In December 2015, the Arab Network for Human Rights Information (ANHRI), chaired by Gamal Eid, received a call from a technical committee appointed by the Ministry of Social Solidarity. The committee sought to visit ANHRI and investigate their records. However the visit was postponed to an unspecified date due to Gamal Eid’s absence at the time. The human rights defender was subsequently placed under a travel ban in February 2016.

Numerous human rights defenders and prominent members of Egyptian civil society are facing travel bans. In February 2016, the Public Prosecutor placed a travel ban on Hossam Bahgat and Egyptian authorities prevented him from traveling from Cairo International Airport to Jordan when he was going to participate in a conference on justice in the Arab world. In January 2015, police officers prevented digital media specialist and human rights defender Ms Esraa Abdel Fattah from boarding a flight to Germany. Travel bans have also been imposed on human rights defenders Messrs Hossameldin Ali, Ahmed Ghonim and Bassem Samir of the Egyptian Democratic Academy, to whom it was explained that the restrictions had been imposed upon them in connection to the judicial investigation into illegal foreign funding.

Egyptian doctors protest police abuses in February 2016. (Photo courtesy of the Guardian)
Egyptian doctors protest police abuses in February 2016. (Photo courtesy of the Guardian)

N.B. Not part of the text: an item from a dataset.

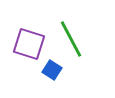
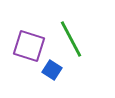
purple square: moved 2 px down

Egyptian authorities have also recently taken other punitive measures against human rights defenders. In March 2016, human rights lawyer Mr Negad El Borai was again summoned for interrogation after being previously summoned for questioning three times in May and June 2015, in connection with his work on a draft-law for the prevention of torture in Egypt. In February 2016, district authorities issued an administrative order for the closure of El Nadeem Centre for Rehabilitation of Victims of Violence and Torture for “breaching license conditions”.

Restrictions imposed on Egyptian civil society have steadily intensified over recent years through increased legal requirements, judicial harassment, stigmatisation in both public and private media, and restrictions on access to funding. Front Line Defenders condemns the criminalisation of civil society in Egypt. It calls for an immediate end to the persecution of human rights defenders and reiterates the essential role of their work in the development of just and equal society.

Front Line Defenders urges the authorities in Egypt to:

  1. Put an end to the ongoing investigation against the above-mentioned human rights organisations and immediately lift all travel bans imposed against human rights defenders in Egypt;
  2. Immediately cease all forms of harassment of human rights organisations and human rights defenders in Egypt, as Front Line Defenders believes that their rights are being restricted solely as a result of their legitimate and peaceful work in the defence of human rights;
  3. Guarantee in all circumstances that all human rights defenders in Egypt are able to carry out their legitimate human rights activities without fear of reprisals and free of all restrictions.